Tandy 1000, 2000, 3000, 4000
Many geeks who grew up in the 1980’s got their start in computing using a computer from Radio Shack. For those whose parents didn’t cheap out and buy a Color Computer got a Tandy PC. Like most other PC’s Tandy PC’s ran MS-DOS but that’s where any similarity ends. Ports for add on devices weren’t the standard ports found on other brands of PC’s. If one wanted to add a printer, mouse joystick or some other device the only place to buy it was Radio Shack. There were very limited options for internal expansion as well. While there were there or four slots for add on cards, the ISA expansion bus was 8 bit only which meant that outside from internal modems not too many cards would work with a Tandy. Add-on hardware wasn’t the only cash cow for Radio Shack. Tandy PC’s only had double density floppy drives (360 kb 5.25 inch or 170 kb 3.5 inch) even years after every other PC manufacturer made high density (1.2 MB 5.25 inch or 1.44 MB 3.5 inch) floppy drives standard issue. By the time 1990 rolled along most software came on high density floppy disks forcing Tandy PC owners back to Radio Shack to buy software on double density floppy disks.
The Tandy 2000 was one of the biggest anomolies in the history of the personal computer industry. The Tandy 2000 was the only mass produced PC that used the Intel 80186 processor. The Tandy 2000 used a special way of formatting floppy disks that put 720 kilobytes on a 5.25 floppy disks. This meant that not only software but blank floppy disks could only be purchased at Radio Shack. Although Tandys were the MS-DOS based computers that could make sounds other than a beep through an internal speaker, the sound chips were not standard that were shipping with the early PC sound cards. Because of this the only programs that supported the Tandy PC sound were educational programs for kids.

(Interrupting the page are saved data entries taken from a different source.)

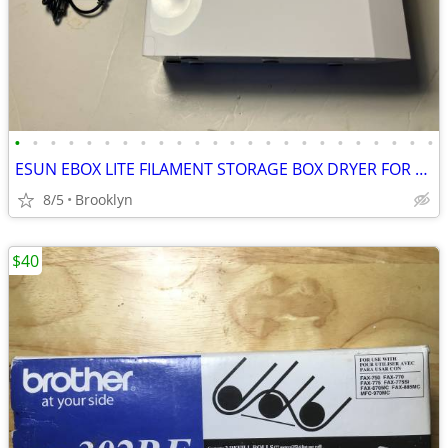
•
•
•
•
•
•
•
•
•
•
•
•
•
•
•
•
•
•
•
•
•
•
•
•
ESUN EBOX LITE FILAMENT STORAGE BOX DRYER FOR 3D PRINTING MATERIAL PRO
8/5
Brooklyn
$40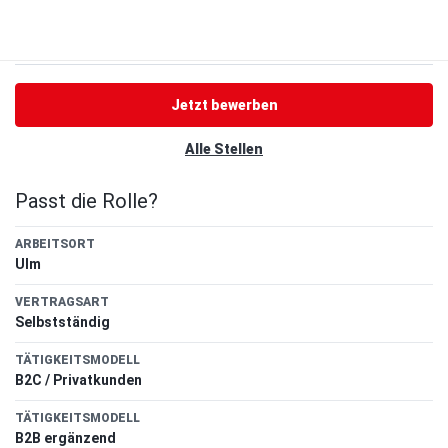
Jetzt bewerben
Alle Stellen
Passt die Rolle?
ARBEITSORT
Ulm
VERTRAGSART
Selbstständig
TÄTIGKEITSMODELL
B2C / Privatkunden
TÄTIGKEITSMODELL
B2B ergänzend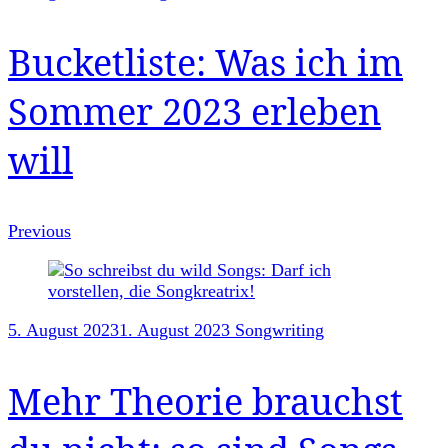
Navigation
Bucketliste: Was ich im
Sommer 2023 erleben
will
Previous
5. August 2023
1. August 2023
Songwriting
Mehr Theorie brauchst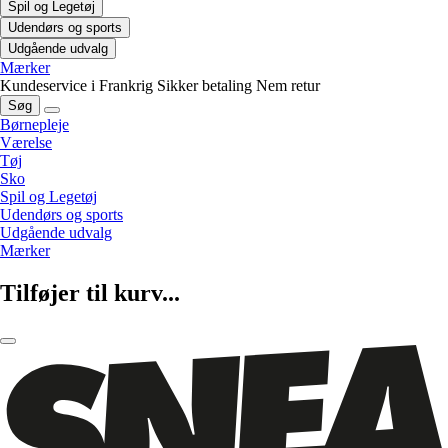
Spil og Legetøj
Udendørs og sports
Udgående udvalg
Mærker
Kundeservice i Frankrig
Sikker betaling
Nem retur
Søg
Børnepleje
Værelse
Tøj
Sko
Spil og Legetøj
Udendørs og sports
Udgående udvalg
Mærker
Tilføjer til kurv...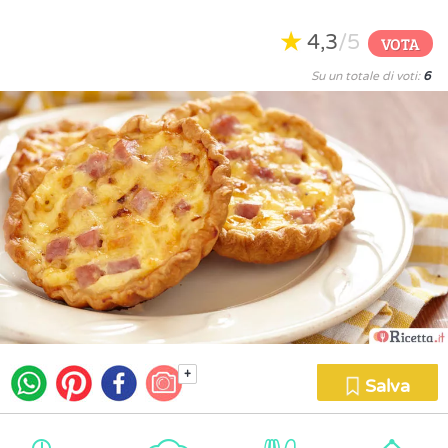
4,3
/5
VOTA
Su un totale di voti:
6
+
Salva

Anything made by Packard Bell
Ask a computer technician who has been in the business more than ten years and they would probably would tell you about making a living fixing anything with a Packard Bell logo on front of the case. Packard Bell was notorious for being cheap in their manufacturing practice. One example of this was combination sound card modem ISA cards. The sound chips weren’t standard and many of the dos based games that were the popular at the time wouldn’t produce sound. Upgrading to a faster modem meant changing both the modem and the sound card, because there wasn’t a free com port or IRQ to allow two modems co-exist.
A common complaint by owners was the frequent freezing and crashing, this was caused by the low quality ram that Packard Bell often used. Even when other PC manufacturers were turning from EDO RAM to SD RAM, Packard Bell clung on to EDO RAM just to save cost even if it meant providing an inferior quality PC. It’s not much of a surprise that one of every six Packard Bell computers sold were returned.